Capítulo 29

81 3 0
                                    


Cap. 29. Retos.

"El amor no se mira, se siente" (Pablo Neruda).

Laia
Palacete del Duque de Mersan

Nos movemos con rapidez, deslizándonos entre las sombras del pasillo hasta alcanzar la luz dorada del salón principal. La música sigue sonando, las risas de la nobleza se mezclan con el tintineo de copas y el murmullo de conversaciones superpuestas. El aire huele a vino especiado, a perfumes caros, a cera derretida. A todo lo que hace de este mundo un lugar tan opulento como falso.

Avanzamos con la mirada fija en la puerta principal, esquivando cuerpos envueltos en sedas y brocados, evitando cualquier mirada demasiado curiosa. Pero entonces, justo cuando giramos la última esquina, una figura bloquea nuestro camino.

Nos detenemos en seco.

El hombre que se alza ante nosotros es la imagen viva de la arrogancia. Alto y de porte impecable, su abrigo de terciopelo negro está adornado con bordados dorados que reflejan la luz con un brillo casi ostentoso. Su rostro, anguloso y afilado, parece esculpido en mármol, con pómulos marcados y una barbilla esbelta que solo enfatiza su aire de superioridad. Su piel es clara, casi pálida, como si el sol rara vez tocara su semblante. Unos finos bigotes adornan su labio superior, meticulosamente recortados, y su cabello rubio ceniza, peinado con una precisión casi obsesiva, no presenta un solo mechón fuera de lugar.

El duque de Mersan.

Incluso sin haberlo visto antes en persona, sé perfectamente quién es. Su reputación lo precede, susurros de riqueza, ambición desmedida y una astucia venenosa que ha cimentado su lugar entre los hombres más influyentes del reino. Dueño de tierras fértiles y de minas de plata que alimentan las arcas reales.
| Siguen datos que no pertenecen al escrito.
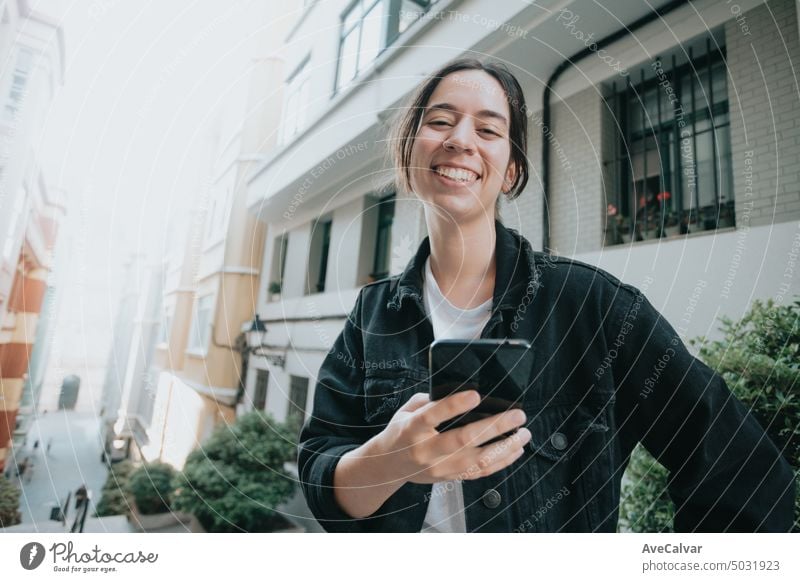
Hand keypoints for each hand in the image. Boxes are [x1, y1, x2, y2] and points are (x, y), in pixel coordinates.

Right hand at [374, 390, 531, 484]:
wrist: (389, 466)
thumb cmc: (401, 432)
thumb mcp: (406, 411)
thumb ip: (430, 401)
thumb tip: (461, 390)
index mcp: (412, 429)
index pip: (432, 416)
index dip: (454, 405)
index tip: (476, 395)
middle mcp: (426, 451)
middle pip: (463, 439)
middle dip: (494, 426)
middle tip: (517, 415)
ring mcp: (440, 468)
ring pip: (478, 460)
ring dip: (505, 446)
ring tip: (524, 433)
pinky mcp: (450, 478)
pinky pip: (481, 472)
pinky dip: (502, 462)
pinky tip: (516, 450)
Nos observa con una ceja ligeramente arqueada, la cabeza apenas ladeada, como si acabara de descubrir dos insectos en su camino.

— Vaya, pero ¿qué son esas prisas? La fiesta apenas comienza.

Su voz es suave, modulada, con ese tono deliberadamente pausado que solo los nobles con demasiado tiempo libre dominan a la perfección. No hay reconocimiento en su mirada, lo cual es un alivio, pero hay algo más. Una chispa de curiosidad velada, una sombra de sospecha que se desliza entre su gesto afable.

Dorian no se mueve. Su postura sigue relajada, pero yo sé lo que significa la tensión apenas perceptible en sus hombros, el modo en que sus dedos se flexionan ligeramente, como si contuvieran el impulso de hacer algo mucho menos diplomático que responder.

Yo tampoco digo nada. No quiero ser yo quien llame más la atención de la necesaria, no cuando el duque ya ha mostrado ese atisbo de curiosidad que podría convertirse en un problema real si seguimos aquí más de lo debido.

— Un asunto nos reclama en otro lugar, milord — responde Dorian, su tono educado pero carente de cualquier verdadera cortesía.

El duque entrecierra los ojos y deja escapar una risa breve, nasal, como si acabara de escuchar una excusa especialmente endeble.

— ¿Un asunto? — repite, y su mirada se desliza entre Dorian y yo con estudiada lentitud —. ¿Acaso hay algo más importante que mi fiesta?

— Difícilmente, milord — replica Dorian con una leve inclinación de cabeza, su tono impecablemente cortés, pero vacío de verdadera deferencia —. Pero, por desgracia, hay compromisos que no pueden posponerse.

El duque ladea la cabeza con un destello divertido en los ojos, como un gato jugando con un ratón que aún no ha decidido si devorar.

— Entiendo — dice, su voz tan suave como la seda, pero con una carga de desprecio apenas perceptible —. Y me imagino que esos compromisos no pueden esperar, especialmente si involucran... asuntos importantes, ¿verdad, milady?